# START OF EXERCISE MATERIALS

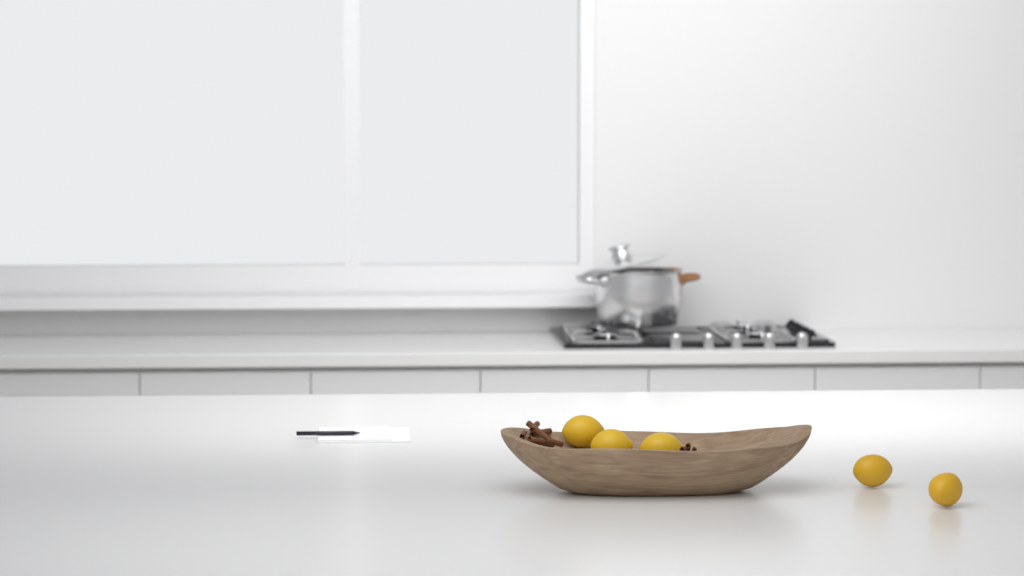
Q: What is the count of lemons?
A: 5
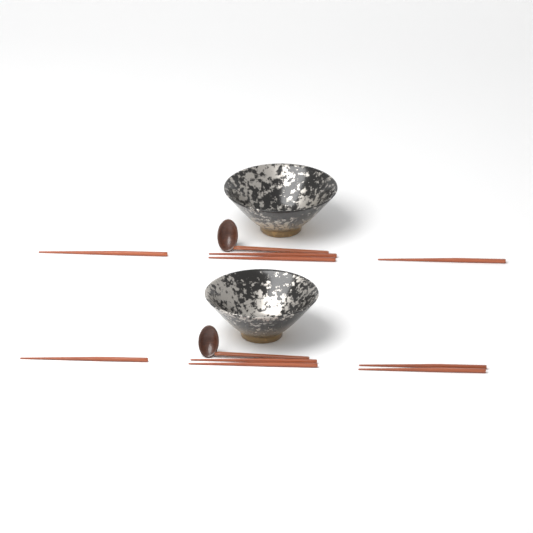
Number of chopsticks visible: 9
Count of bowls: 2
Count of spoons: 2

# END OF EXERCISE MATERIALS
# START OF EXERCISE MATERIALS

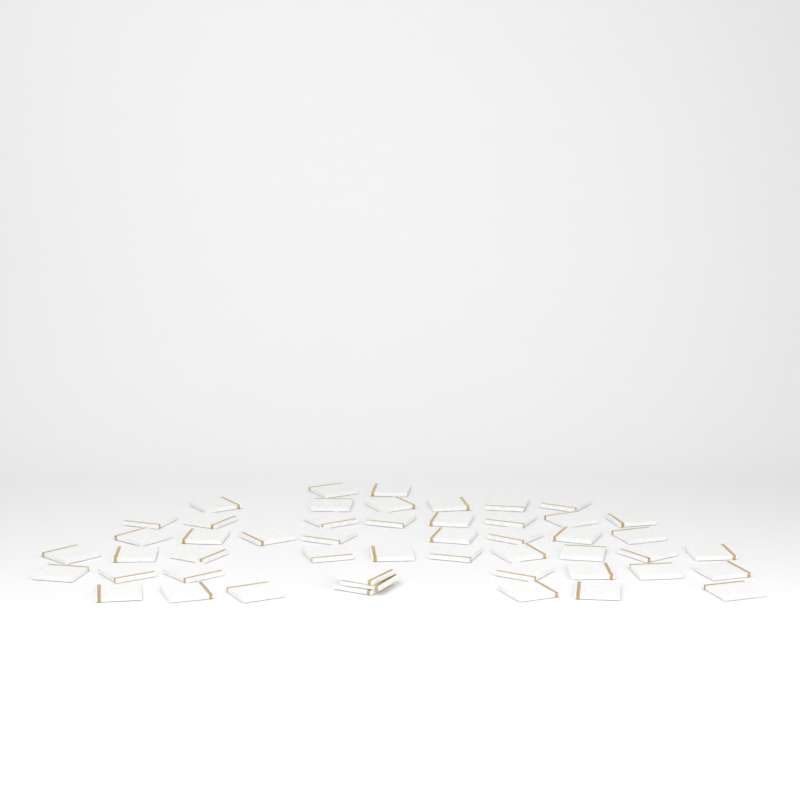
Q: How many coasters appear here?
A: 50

# END OF EXERCISE MATERIALS

- TASK PROMPT -
Convert the portion of the data that opens with the line containing "Q: What is the count of lemons?" and closes with the line containing "Count of bowls: 2", both lines included, into a numbered list with blank lines omitted. Leave the pictures out of the answer.

- TASK OUTPUT -
1. Q: What is the count of lemons?
2. A: 5
3. Number of chopsticks visible: 9
4. Count of bowls: 2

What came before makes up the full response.